The cost of room and board may be treated as Qualified Higher Education Expenses only if it is incurred during an academic period during which the beneficiary is enrolled or accepted for enrollment in a degree, certificate or other program that leads to a recognized educational credential awarded by an Eligible Educational Institution, and during which the beneficiary is enrolled at least half-time. (Half-time is defined as half of a full-time academic workload for the course of study the beneficiary is pursuing based on the standard at the beneficiary’s Eligible Educational Institution.) The amount of room and board expenses that may be treated as a Qualified Higher Education Expense is generally limited to the room and board allowance applicable to a student that is included by the Eligible Educational Institution in its “cost of attendance” for purposes of determining eligibility for federal education assistance for that year. For students living in housing owned or operated by the Eligible Educational Institution, if the actual invoice amount charged by the Eligible Educational Institution for room and board is higher than the "cost of attendance" figure, then the actual invoice amount may be treated as qualified room and board costs.
To be treated as Qualified Higher Education Expenses, computers, hardware, software, and internet access and related services must be used primarily by the Beneficiary while enrolled at an Eligible Educational Institution. Qualified Higher Education Expenses do not include expenses for computer software designed for sports, games, or hobbies unless the software is predominantly educational in nature.
Federal tax treatment of 529 plan qualified higher education expenses or QHEEs includes the repayment of up to $10,000 (including principal and interest) on any qualified education loan of either a 529 plan designated beneficiary or a sibling of the designated beneficiary. To be a qualified expense, the loan repayment amount for an individual is subject to a lifetime limit of $10,000.
Please see the state tax treatment of withdrawals used toward student loan repayment here.
A non-qualified withdrawal is any withdrawal that does not meet the requirements of being: (1) a qualified withdrawal; (2) a taxable withdrawal; or (3) a rollover.

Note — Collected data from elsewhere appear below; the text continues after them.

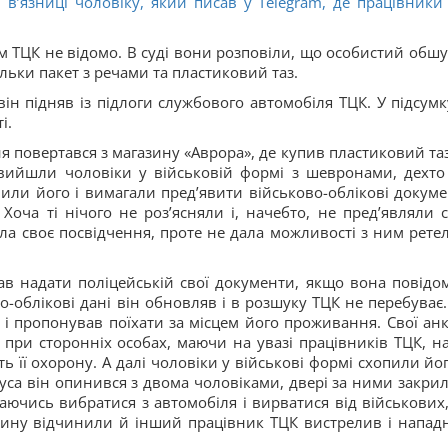
в вʼязниці чоловіку, який писав у Telegram, де працівники
 ТЦК не відомо. В суді вони розповіли, що особистий обшу
льки пакет з речами та пластиковий таз.
н підняв із підлоги службового автомобіля ТЦК. У підсумк
і.
 повертався з магазину «Аврора», де купив пластиковий таз
 вийшли чоловіки у військовій формі з шевронами, дехто 
или його і вимагали предʼявити військово-облікові докуме
Хоча ті нічого не розʼясняли і, начебто, не предʼявляли с
ла своє посвідчення, проте не дала можливості з ним рете
в надати поліцейській свої документи, якщо вона повідо
во-облікові дані він обновляв і в розшуку ТЦК не перебуває.
 і пропонував поїхати за місцем його проживання. Свої анк
в при сторонніх особах, маючи на увазі працівників ТЦК, н
ь її охорону. А далі чоловіки у військові формі схопили йог
уса він опинився з двома чоловіками, двері за ними закрил
аючись вибратися з автомобіля і вирватися від військових,
шину відчинили й інший працівник ТЦК вистрелив і напад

The earnings portion of a non-qualified withdrawal is subject to state and federal income taxation, and the 10% additional federal tax on earnings (the "Additional Tax"). See the Plan Information and Details section for more info.
A taxable withdrawal that is not subject to the 10% additional federal tax on earnings (the "Additional Tax") is a withdrawal from your account that is: (1) paid to a beneficiary of, or the estate of, the Beneficiary on or after the beneficiary's death; (2) attributable to the permanent disability of the beneficiary; (3) made on account of the receipt by the Beneficiary of a scholarship award or veterans' or other nontaxable educational assistance (other than gifts or inheritances), but only to the extent of such scholarship or assistance; (4) made on account of the beneficiary's attendance at a military academy, but only to the extent of the costs of education attributable to such attendance; or (5) equal to the amount of the beneficiary's relevant Qualified Higher Education Expenses that are taken into account in determining the beneficiary's American Opportunity Credit or Lifetime Learning Credit.
The earnings portion of a taxable withdrawal is subject to federal income tax but not to the Additional Tax.